▶ **Work to be completed**
When you reach the line that contains "Equipment: Student does" in the data below, copy it and every line after it exactly, adding nothing.

▶ **Page-level text extractions**
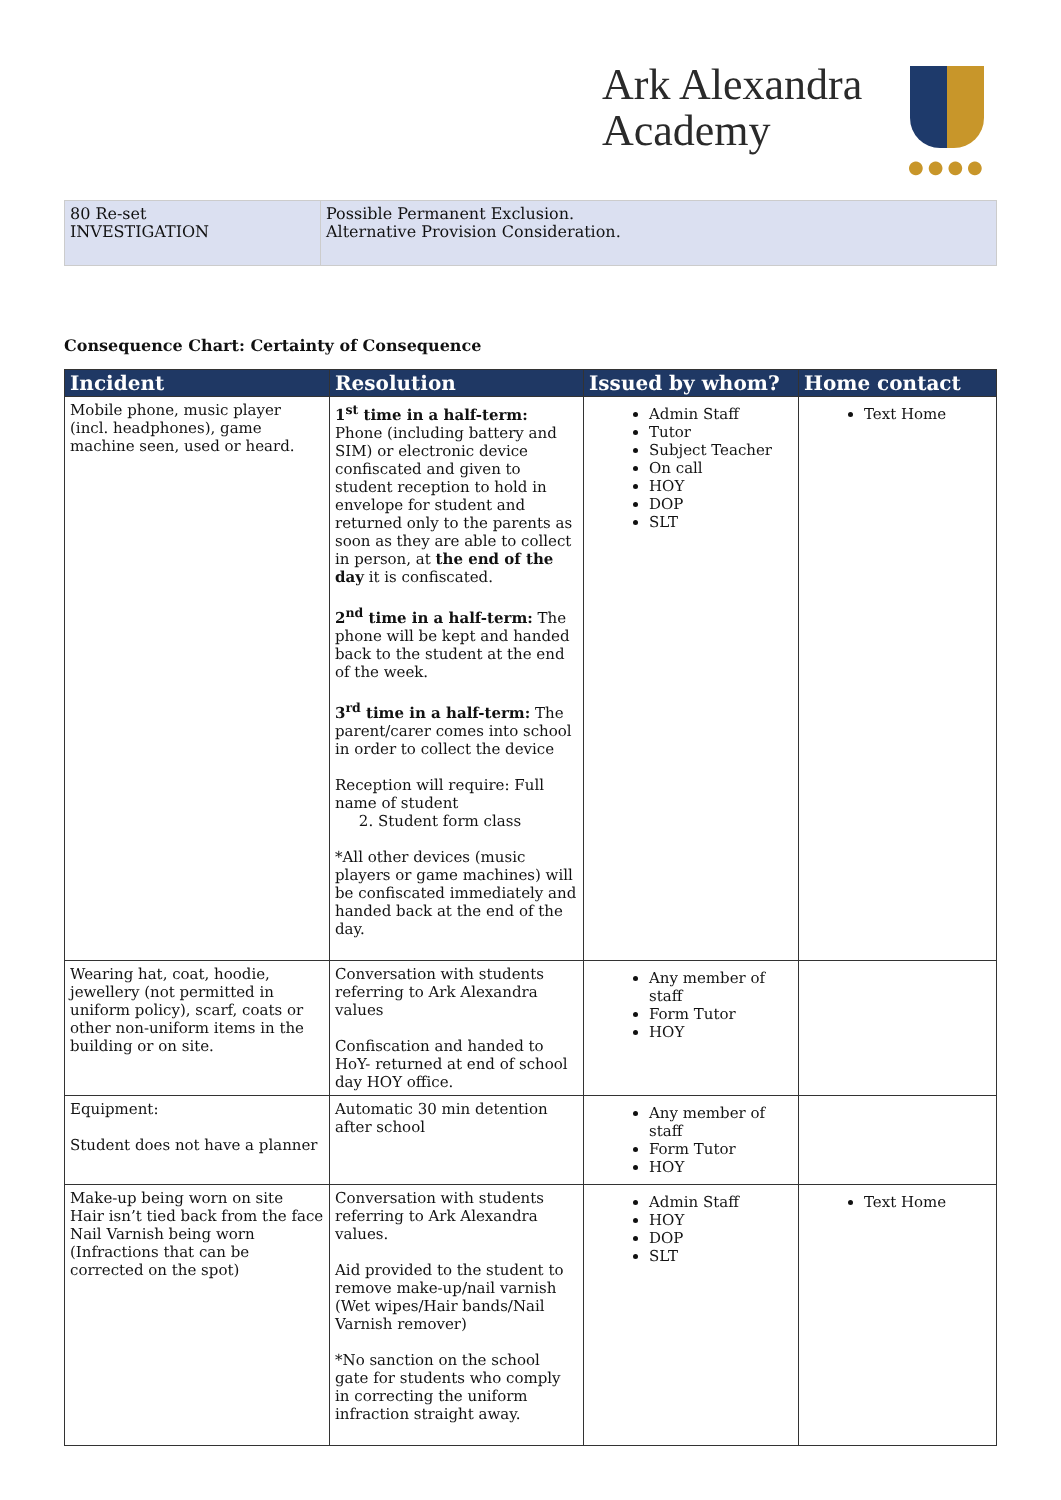Ark Alexandra
Academy
●●●●
| 80 Re-set INVESTIGATION | Possible Permanent Exclusion. Alternative Provision Consideration. |
Consequence Chart: Certainty of Consequence
| Incident | Resolution | Issued by whom? | Home contact |
| --- | --- | --- | --- |
| Mobile phone, music player (incl. headphones), game machine seen, used or heard. | 1<sup>st</sup> time in a half-term: Phone (including battery and SIM) or electronic device confiscated and given to student reception to hold in envelope for student and returned only to the parents as soon as they are able to collect in person, at the end of the day it is confiscated. 2<sup>nd</sup> time in a half-term: The phone will be kept and handed back to the student at the end of the week. 3<sup>rd</sup> time in a half-term: The parent/carer comes into school in order to collect the device Reception will require: Full name of student 2. Student form class *All other devices (music players or game machines) will be confiscated immediately and handed back at the end of the day. | Admin Staff Tutor Subject Teacher On call HOY DOP SLT | Text Home |
| Wearing hat, coat, hoodie, jewellery (not permitted in uniform policy), scarf, coats or other non-uniform items in the building or on site. | Conversation with students referring to Ark Alexandra values Confiscation and handed to HoY- returned at end of school day HOY office. | Any member of staff Form Tutor HOY | |
| Equipment: Student does not have a planner | Automatic 30 min detention after school | Any member of staff Form Tutor HOY | |
| Make-up being worn on site Hair isn’t tied back from the face Nail Varnish being worn (Infractions that can be corrected on the spot) | Conversation with students referring to Ark Alexandra values. Aid provided to the student to remove make-up/nail varnish (Wet wipes/Hair bands/Nail Varnish remover) *No sanction on the school gate for students who comply in correcting the uniform infraction straight away. | Admin Staff HOY DOP SLT | Text Home |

▶ **Response for this exercise**
| Equipment: Student does not have a planner | Automatic 30 min detention after school | Any member of staff Form Tutor HOY | |
| Make-up being worn on site Hair isn’t tied back from the face Nail Varnish being worn (Infractions that can be corrected on the spot) | Conversation with students referring to Ark Alexandra values. Aid provided to the student to remove make-up/nail varnish (Wet wipes/Hair bands/Nail Varnish remover) *No sanction on the school gate for students who comply in correcting the uniform infraction straight away. | Admin Staff HOY DOP SLT | Text Home |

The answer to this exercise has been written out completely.